Dear all, I am using CNVkit to analyse exome sequencing data (germline samples) in order to find new copy number variants. For the pipeline analysis I followed all the found suggestions for germline samples and here are the steps:
1) create a reference using all samples
cnvkit.py batch --normal ALL_BAM/*.bam --targets Exome_SureSelect_QXTV7_forCNVkit.bed --fasta hs37d5.fa --access access-5k-mappable.hg19.bed --output-reference reference.cnn
2) batch command using the previously created reference
cnvkit.py batch ALL_BAM/*.bam -r reference.cnn -d results/
3) add ci column
cd results/
for i in *.cnr ; do cnvkit.py segmetrics -s `basename ${i%%.cnr}`.cn{s,r} --ci ; done
4) call command
for i in *segmetrics* ; do cnvkit.py call $i --filter ci -m clonal --center mode -o call_cnvkit/`basename ${i%%segmetrics*}`.call.cns; done
5) cnv_ztest
for i in *.cnr; do cnv_ztest.py $i -t -s call_cnvkit/`basename ${i%%.cnr}..call.cns` -o cnv_ztest/`basename ${i%%.cnr}`.ztest.cnr; done
I am now looking at cnv_ztest results but I am not understanding log2 values reported in the file because they have quite negative values in all samples (like between -21 and -8). Is there something I am missing? Or probably is there an error in my pipeline? I also had a look at this thread but because I am using germline samples I didn't use the --drop-low-coverage as suggested. Do you have any idea about what is going wrong? Thanks in advance!
Stefania
Hi Stephania,
is it for sure that your targeted enrichment kit was the same for both cases and controls?

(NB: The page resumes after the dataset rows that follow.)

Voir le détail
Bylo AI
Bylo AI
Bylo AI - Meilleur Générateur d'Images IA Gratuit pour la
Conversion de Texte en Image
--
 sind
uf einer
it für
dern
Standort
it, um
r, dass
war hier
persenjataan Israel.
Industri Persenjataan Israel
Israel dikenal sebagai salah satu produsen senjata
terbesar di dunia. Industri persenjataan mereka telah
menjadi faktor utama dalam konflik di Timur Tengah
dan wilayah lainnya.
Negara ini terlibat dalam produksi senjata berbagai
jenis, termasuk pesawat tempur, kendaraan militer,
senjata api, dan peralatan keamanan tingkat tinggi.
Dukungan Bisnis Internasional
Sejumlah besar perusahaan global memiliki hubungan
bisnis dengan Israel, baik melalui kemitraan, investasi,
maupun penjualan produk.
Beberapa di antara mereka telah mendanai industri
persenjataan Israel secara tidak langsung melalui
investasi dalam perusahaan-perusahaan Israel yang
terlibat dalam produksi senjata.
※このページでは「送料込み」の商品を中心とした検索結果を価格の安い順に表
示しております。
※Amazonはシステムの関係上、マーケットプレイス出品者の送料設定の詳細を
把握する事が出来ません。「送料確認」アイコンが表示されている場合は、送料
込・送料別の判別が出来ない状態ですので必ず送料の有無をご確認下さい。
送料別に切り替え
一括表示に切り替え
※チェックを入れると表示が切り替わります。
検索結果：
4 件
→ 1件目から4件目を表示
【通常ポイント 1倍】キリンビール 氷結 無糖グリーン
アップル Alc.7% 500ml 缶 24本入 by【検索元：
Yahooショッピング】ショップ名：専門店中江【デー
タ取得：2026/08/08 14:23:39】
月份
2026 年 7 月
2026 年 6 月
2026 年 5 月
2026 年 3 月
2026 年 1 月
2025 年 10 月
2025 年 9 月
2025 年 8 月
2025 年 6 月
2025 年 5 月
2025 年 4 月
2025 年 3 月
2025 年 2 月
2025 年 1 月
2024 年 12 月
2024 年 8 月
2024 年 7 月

Hi German, yes the target enrichment kit is the same for all samples.
Very low negative numbers show homozygous deletions. They are found as very low coverage. Somehow your tumor samples do not have coverage in these regions.
Having many recurrent homozygous deletions is very unlikely. Some genes such as CDKN2A are "famous" for that, but still, I would not expect more than 20% of samples to have it.